Tuna revolution: A new market for soybeans

Tim Scates, an Illinois Soybean Association leader and soybean producer from Carmi, Illinois, feeds a soy-based formulation to ranched tuna near the Coronado Islands of Mexico during ISA trials.

A new market for soybeans will soon be available through North America’s first tuna hatchery.

Mark Albertson is with the Illinois Soybean Association which helped fund research on feeding tuna a soybean-based diet, instead of other fish. 

We started doing research with tuna about three years ago and we are very pleased that we have made some big breakthroughs on formulating diets for tuna.”

He tells Brownfield some tuna populations are reaching the endangered species list, but the feed they have created will allow tuna to be grown in a hatchery setting like salmon and catfish.

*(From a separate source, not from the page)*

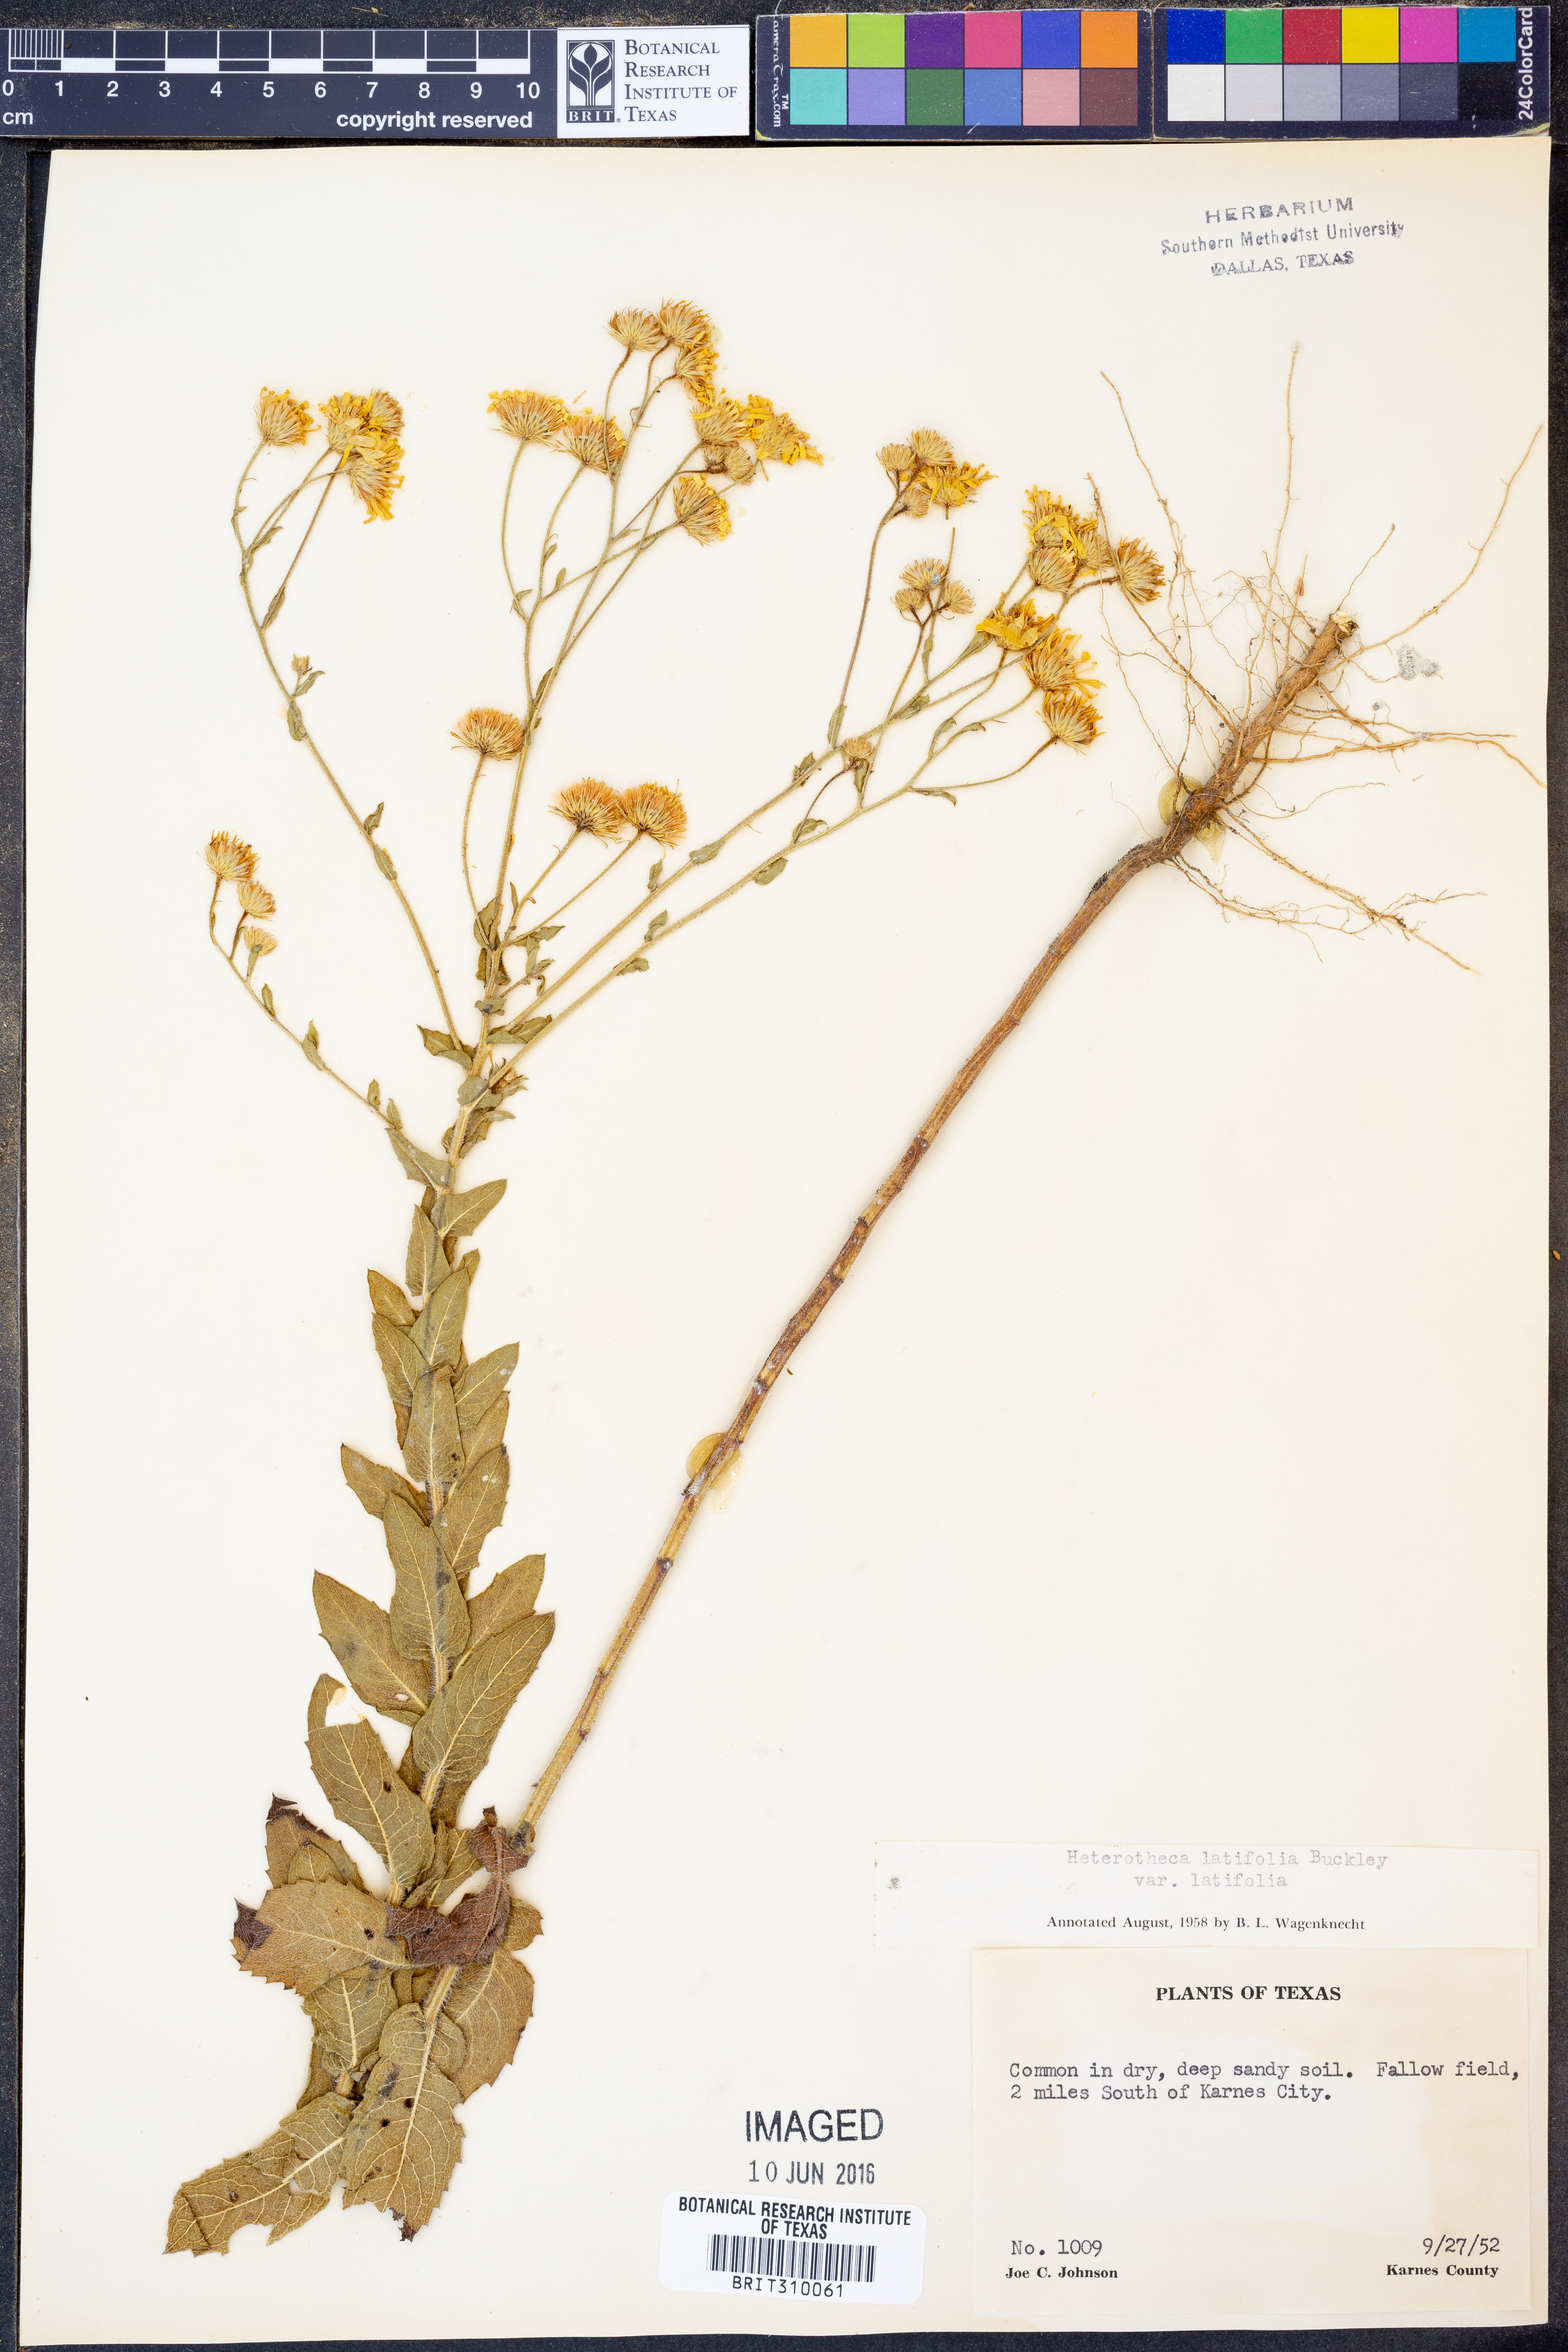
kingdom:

He says it takes four pounds of feed for a tuna to gain one pound and it takes about two years on the soybean feed diet for one tuna to reach market size, which is good news for farmers.

“This is a brand new competitive space where soybean farmers can stand to have a lot more demand.”

Albertson says they are partnering with researchers in Japan and Spain to put in a tuna hatchery in San Diego, which will only be the third one worldwide. They expect to hatch the first batch of tuna this summer.

The Foundation for Food and Agricultural Research has matched funds put into the research.

The Soy Aquaculture Alliance and Ohio Soybean Association are among other partners of the project.